Can’t you return the incomplete string as part of Err()?

Caching is a runtime optimization. I was talking about making compile time optimizations.

I agree with you (and BurntSushi). I misspoke. I just wanted to use RVO as an example where the called function directly modifies a variable in the callers stack without passing an explicit pointer to the callee. I was hoping the rust compiler could do this when it ascertained doing so was safe. The compiler needs to change its type inference logic to infer a mutable-immutable object. It can infer a mutable object otherwise.

For example in…

fn test() {
    let guess = io::stdin().read_line();
}

The type of guess can be immutable String. While in …

fn test() {
    loop {
        let guess = io::stdin().read_line();
    }
}

the type of guess can be mut String.

I hope this makes some sense.


#9

That would seem like more of a burden to me, to have to inspect the error for the incomplete result. That’s like, the opposite of what you want, isn’t it? Passing an output buffer facilitates the transparent handling of incomplete reads.

These changes were first introduced during The Great std::io/os Redesign in late 2014/early this year. A lot of work and debate went into making them a reality.


#10

Thanks I will go through the RFC.

I don’t mind passing an output buffer if it were immutable! I know this does not make much sense but I guess what I want is to give functions the ability to initialize immutable variables through function parameters.


#11

You can always just make it immutable afterward:

let mut s = String::new();
io::stdin().read_line(&mut s);
let s = s; // now immutable

#12

There was some talk about having an &init reference type that could reference uninitialized memory and basically work as an explicit write-only out-pointer. I don’t know what became of the discussion, and I doubt it would work for this use-case anyways.

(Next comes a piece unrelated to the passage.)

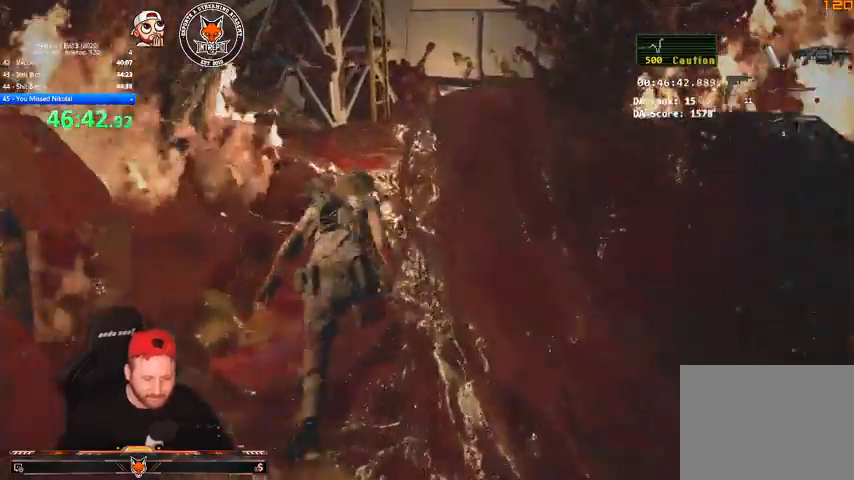
{"keys": ["shift", "w"], "mouse": [], "events": [[33, "v", "down"], [100, "v", "up"]]}
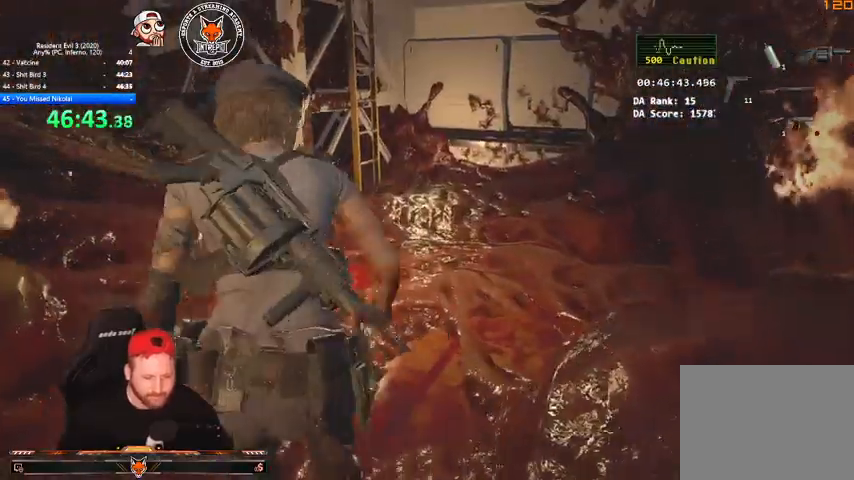
{"keys": ["shift", "w"], "mouse": [], "events": [[100, "v", "down"], [133, "v", "up"], [233, "v", "down"], [300, "v", "up"], [367, "v", "down"], [433, "v", "up"]]}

Like @tikue said, you can always reassign the mutable buffer to an immutable binding after the fact, or create a simple wrapper function to do it for you:

/// If you care about intermediate results:
fn read_line<R: BufRead>(read: &mut R) -> (String, io::Result<usize>) {
    let mut buf = String::new();
    let res = read.read_line(&mut buf);
    (buf, res)
}

/// If you don't care and just want the old API:
fn read_line<R: BufRead>(read: &mut R) ->. io::Result<String> {
    let mut buf = String::new();
    // One of the few times I've had a use for Result::and()
    read.read_line(&mut buf).and(Ok(buf))
}

#13

Thanks guys I like this idea. &init would have been wonderful though. Let me see if I can find the old discussion.


#14

The trouble with bare &init references is that if you leave the scope by a panic, you need to make sure that nobody will see the uninitialized data. AFAICT the currently favored approach is to use smart pointers that destroy the underlying variable on panic, namely std::ops::InPlace; there is a thread on internals with some more discussion.


#15

I’d also like to note that when iterating linewise, you can use BufRead::lines(), which gives yields Result<String,Err> and is most of the time the thing you want to do in that case anyways.